Phoenix Real Estate Trends: The median listing home price in Phoenix, AZ was $450K in January 2023, trending up 1.1 year-over-year. The median listing home price per square foot was $281. The median home sold price was $400K. Phoenix was a balanced market in January 2023, which means that the supply and demand of homes are about the same.

The market had a total sales-to-total listings ratio between 0.12 and 0.2, which favors none. On average, homes in Phoenix sell after 78 days on the market. The trend for median days on market in Phoenix has gone up since last month, and slightly up since last year. These housing market trends in Phoenix are based on single-family, condo, and townhome properties listed for sale on Realtor.com. Land, multi-unit, and other property types are excluded.

21. Seattle, Washington

Seattle
 too makes our list of one of the best places to invest in real estate for those who can afford it. Seattle offers strong economic prospects and a buoyant labor market. This means that rental occupancies are expected to remain high. The city’s population has grown consistently over the last few years with families drawn to the city’s lifestyle. Housing prices have doubled in the past five years, growing twice as fast as the national average since 2016.

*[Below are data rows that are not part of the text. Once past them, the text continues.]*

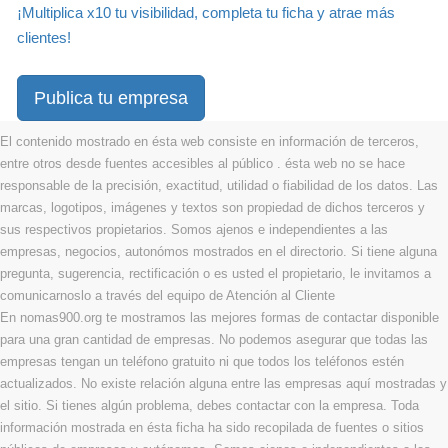
¡Multiplica x10 tu visibilidad, completa tu ficha y atrae más
clientes!
Publica tu empresa
El contenido mostrado en ésta web consiste en información de terceros,
entre otros desde fuentes accesibles al público . ésta web no se hace
responsable de la precisión, exactitud, utilidad o fiabilidad de los datos. Las
marcas, logotipos, imágenes y textos son propiedad de dichos terceros y
sus respectivos propietarios. Somos ajenos e independientes a las
empresas, negocios, autonómos mostrados en el directorio. Si tiene alguna
pregunta, sugerencia, rectificación o es usted el propietario, le invitamos a
comunicarnoslo a través del equipo de Atención al Cliente
En nomas900.org te mostramos las mejores formas de contactar disponible
para una gran cantidad de empresas. No podemos asegurar que todas las
empresas tengan un teléfono gratuito ni que todos los teléfonos estén
actualizados. No existe relación alguna entre las empresas aquí mostradas y
el sitio. Si tienes algún problema, debes contactar con la empresa. Toda
información mostrada en ésta ficha ha sido recopilada de fuentes o sitios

Seattle’s tech landscape and real estate market are rapidly evolving. Google has upped the size of its new Seattle campus. Facebook has been on a hiring spree in the Seattle area, particularly for its virtual reality arm Oculus, which is growing fast in Microsoft’s backyard of Redmond. GeekWire reported on new HQ leases for top Seattle startups Rover and Outreach.

Other companies continue to grow and that will pick up any slack. Tech has blown up Seattle. For the past 5 years, we have seen that this market has priced out many middle-class buyers. Despite the high cost of living, Seattle, Washington, remains a hotbed for real estate investment. The city's strong economy, growing job market, and attractive location make it an ideal choice for investors looking to capitalize on the city's steady growth.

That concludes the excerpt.